Лиза, смеясь, развела руками:
– Вы все такой же. Вы глубоко семейный человек, Алексей. У вас плохой номер.
– Почему такой же? Я – другой, – серьезно и оживленно сказал Рылеев. – Как странно мы встретились; или это уже свойство души человеческой – быть свободной и звучной только наедине с собой. Прежние Рылеев и Лиза умерли, другие сидят здесь, это первая наша встреча.

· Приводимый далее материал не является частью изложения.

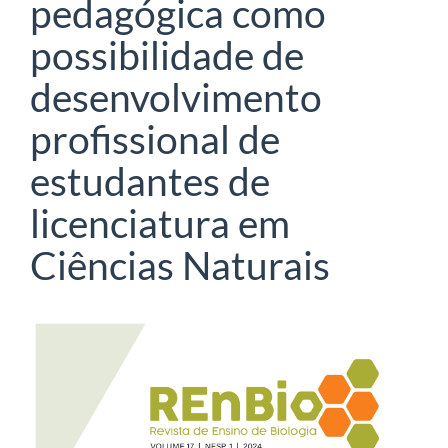
pedagógica como
possibilidade de
desenvolvimento
profissional de
estudantes de
licenciatura em
Ciências Naturais
Barra
lateral
de
artigos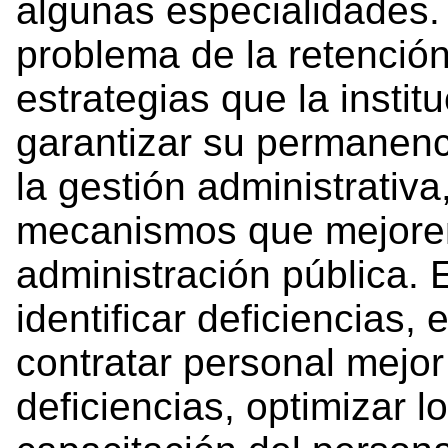
algunas especialidades.
problema de la retención
estrategias que la instit
garantizar su permanenci
la gestión administrativ
mecanismos que mejoren l
administración pública. E
identificar deficiencias,
contratar personal mejor 
deficiencias, optimizar l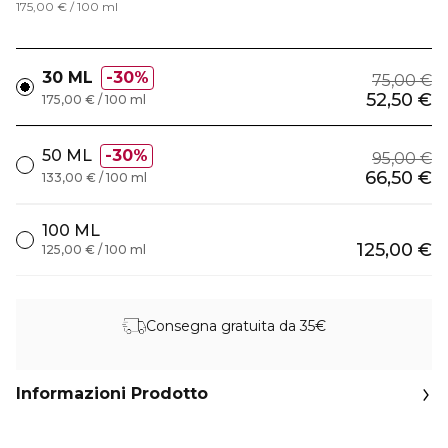
175,00 € / 100 ml
30 ML
30%
75,00 €
52,50 €
175,00 € / 100 ml
50 ML
30%
95,00 €
66,50 €
133,00 € / 100 ml
100 ML
125,00 €
125,00 € / 100 ml
Consegna gratuita da 35€
Informazioni Prodotto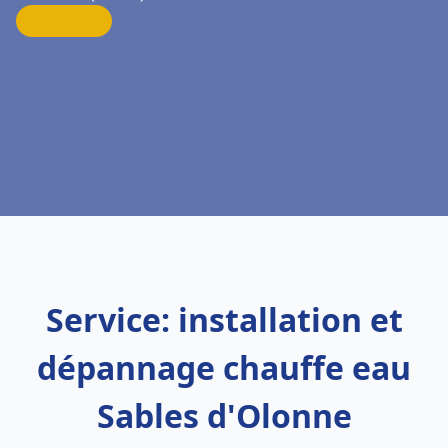
Service: installation et
dépannage chauffe eau
Sables d'Olonne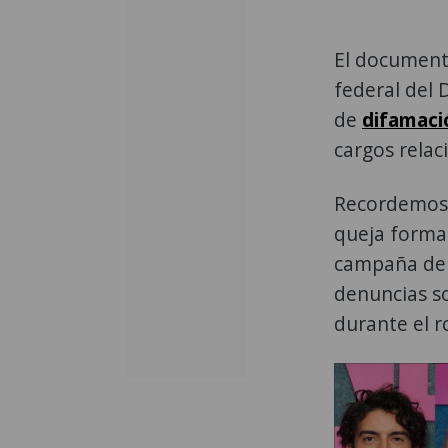
El document
federal del 
de
difamaci
cargos relac
Recordemos 
queja formal
campaña de 
denuncias s
durante el r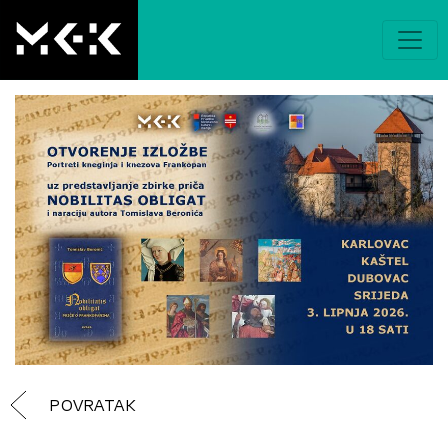
POVRATAK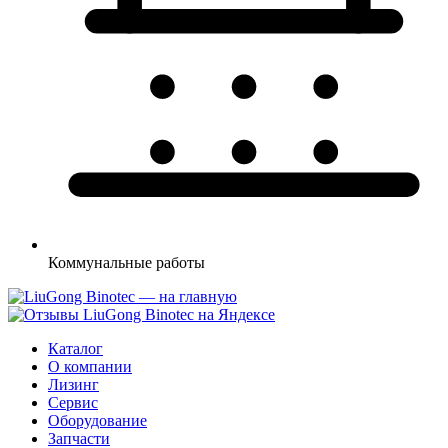
Коммунальные
работы
Каталог
О компании
Лизинг
Сервис
Оборудование
Запчасти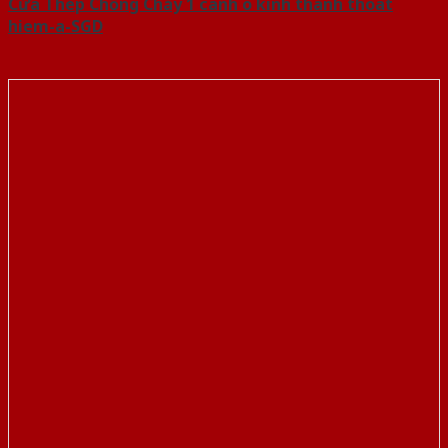
Cửa Thép Chống Cháy 1 canh o kinh thanh thoat
hiem-a-SGD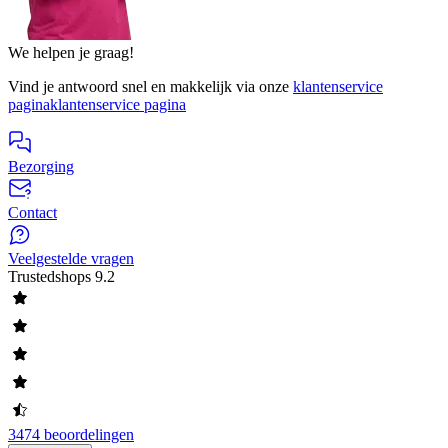
We helpen je graag!
Vind je antwoord snel en makkelijk via onze
klantenservice
pagina
klantenservice pagina
Bezorging
Contact
Veelgestelde vragen
Trustedshops
9.2
3474 beoordelingen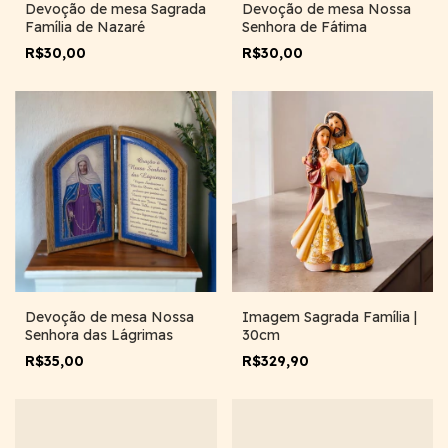
Devoção de mesa Sagrada
Devoção de mesa Nossa
Família de Nazaré
Senhora de Fátima
R$30,00
R$30,00
Devoção de mesa Nossa
Imagem Sagrada Família |
Senhora das Lágrimas
30cm
R$35,00
R$329,90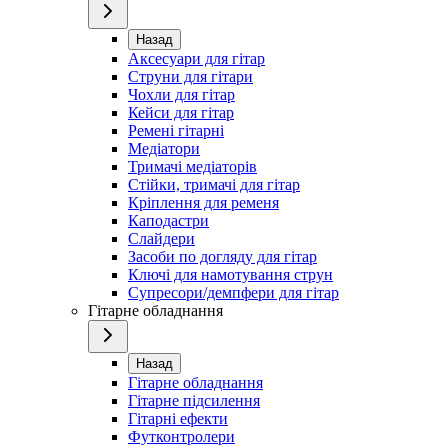
Назад
Аксесуари для гітар
Струни для гітари
Чохли для гітар
Кейси для гітар
Ремені гітарні
Медіатори
Тримачі медіаторів
Стійки, тримачі для гітар
Кріплення для ременя
Каподастри
Слайдери
Засоби по догляду для гітар
Ключі для намотування струн
Супресори/демпфери для гітар
Гітарне обладнання
Назад
Гітарне обладнання
Гітарне підсилення
Гітарні ефекти
Футконтролери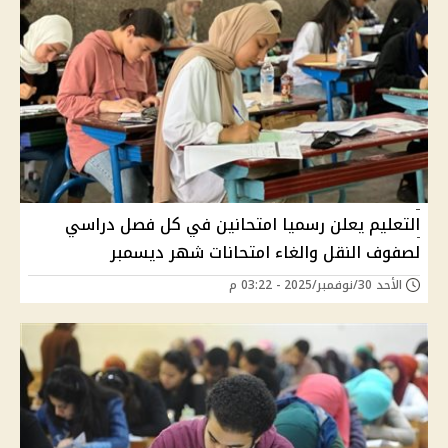
التعليم يعلن رسميا امتحانين في كل فصل دراسي
لصفوف النقل والغاء امتحانات شهر ديسمبر
الأحد 30/نوفمبر/2025 - 03:22 م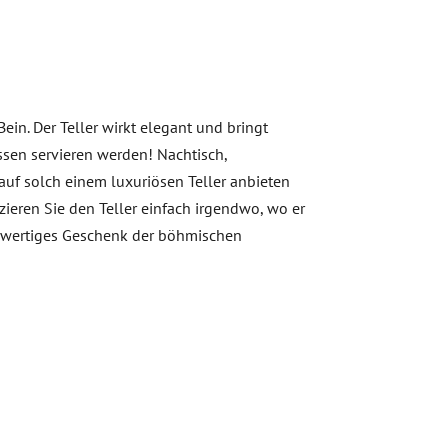
ein. Der Teller wirkt elegant und bringt
essen servieren werden! Nachtisch,
uf solch einem luxuriösen Teller anbieten
zieren Sie den Teller einfach irgendwo, wo er
chwertiges Geschenk der böhmischen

– Счастливы ли вы со мной… теперь? – спросила Лиза.
– Счастлив, – сказал Рылеев. – Да, я не кричу, не пою и не пляшу от радости, но это потому, что я еще не совсем ясно понимаю, что делается, – я в тумане. Нам нужно еще, Лиза, много слушать друг друга.
– Да. После.
– После, Лиза! – терзаясь тем, что говорит, не облегчая себя, вскричал Рылеев. – Я вас люблю, люблю радостно, страшно и хорошо. Будьте мне другом – я вам отдам жизнь.
– Милый, – сказала, волнуясь и подходя к Рылееву, Лиза, – не надо этих слов. – Она нагнулась к нему, шепча на ухо: – Я знаю, как ты будешь меня любить, ты – гадкий, но очень хороший, мой любимый, не мучь себя больше – сны кончились.
– Ах, Лиза, для меня все сон, – сказал Рылеев. – Я буду сердиться на тебя после, задним числом, сейчас я какой-то блаженный, вот…
Те слезы, что подступали к его горлу еще в библиотеке, при чтении Лизиного письма, вдруг, накипев и освободившись, стеснили дыхание. Отвернувшись, он дал им волю. И долго, страдая от того, что не может – от полноты ли жизни или от фантастических, хмурых теней ее – заплакать сама, смотрела красивая молодая женщина на склоненный по-детски затылок взрослого человека. Как женщине, ей это было приятно, как человеку – больно и совестно.